Photo by GIUSEPPE CACACE/AFP via Getty Images

Tankers are seen at the Khor Fakkan Container Terminal, the only natural deep-sea port in the region and one of the major container ports in the Sharjah Emirate, along the Strait of Hormuz, a waterway through which one-fifth of global oil output passes on June 23, 2025. (Photo by GIUSEPPE CACACE/AFP via Getty Images)

Over the four consecutive weeks following the outbreak of the conflict, U.S. mortgage rates rose, with the average reaching 6.38%, the highest average since September 2025, the Wall Street Journal (WSJ) reported Thursday. By comparison, the average U.S. rate on a 30-year fixed mortgage was 5.98% on Feb. 26, two days before the war began.

The wartime oil price spikes have caused analysts to widely expect that the Federal Reserve will not lower interest rates in the immediate future, according to the outlet.

Futures market traders on Friday raised the likelihood that the Fed increases interest rates before the end of the year to 52%, CNBC reported.
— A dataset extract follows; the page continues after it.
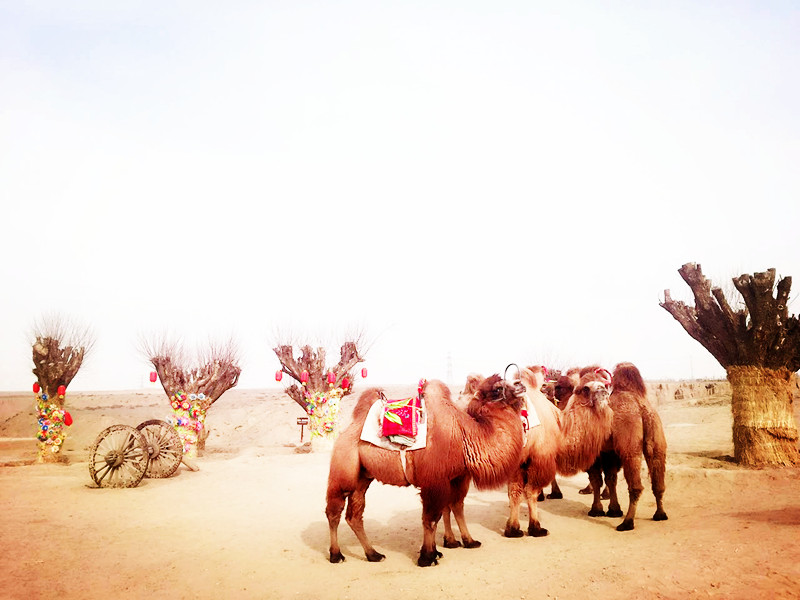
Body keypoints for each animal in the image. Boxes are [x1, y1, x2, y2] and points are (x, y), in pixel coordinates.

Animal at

This marks the first time the prospect of the Fed raising rates before 2026 is over is more likely than not, according to the futures market.

Furthermore, the stock market shed over 3 trillion dollars in market capitalization since conflict began, a decrease of over 7% from January, according to Axios.

All three of the market’s major indices fell since Feb. 28. The S&P 500 fell 7.4%, the Dow Jones Industrial Average fell 7.8%, and the Nasdaq Composite fell 7.6% over the four-week period.

With the economic shocks of the war affecting consumers on multiple levels, Trump administration officials are seeking to continually justify the Iran operation.

Treasury Secretary Scott Bessent told NBC News’s Kristen Welker on March 22 he thinks the American people will ultimately “understand” that “50 days of temporary elevated prices” are a short-term cost to secure “50 years of not having an Iranian regime with a nuclear weapon.”

Photo by Ludovic MARIN / AFP via Getty Images

US Treasury Secretary Scott Bessent addresses journalists during a press statement with US Trade Representative Jamieson Greer (unseen) following a new round of trade discussions with Chinese officials at the OECD Headquarters in Paris on March 16, 2026. (Photo by Ludovic MARIN / AFP via Getty Images)

“The American people, are beginning to understand, thanks to President Trump, that there is no prosperity without security,” the secretary told Welker on “Meet the Press.”

The White House did not immediately respond to the Daily Caller News Foundation’s request for comment.

As the war began, however, during a period of unified Republican control of the U.S. government — and after Trump won a decisive 2024 victory after largely positioning himself as an opponent of war — Democrats sense an opening in the forthcoming midterms.

Affordability emerged as a key issue in the midterm campaign and Democratic candidates, running heavily on the issue, have already won a string of victories in the 2025 elections — months before the war broke out.

Democratic Florida State Rep. Emily Gregory, who flipped a heavily Republican district which encompasses Trump’s Mar-a-Lago residence Tuesday, told CNN’s Erin Burnett the U.S.’s increasingly high cost of living was mainly what she spoke to voters about on the campaign trail.

“Everyone is feeling that affordability crisis, and the last thing that Florida families needed when they’re struggling is $4 gas,” Gregory said on the night of her victory.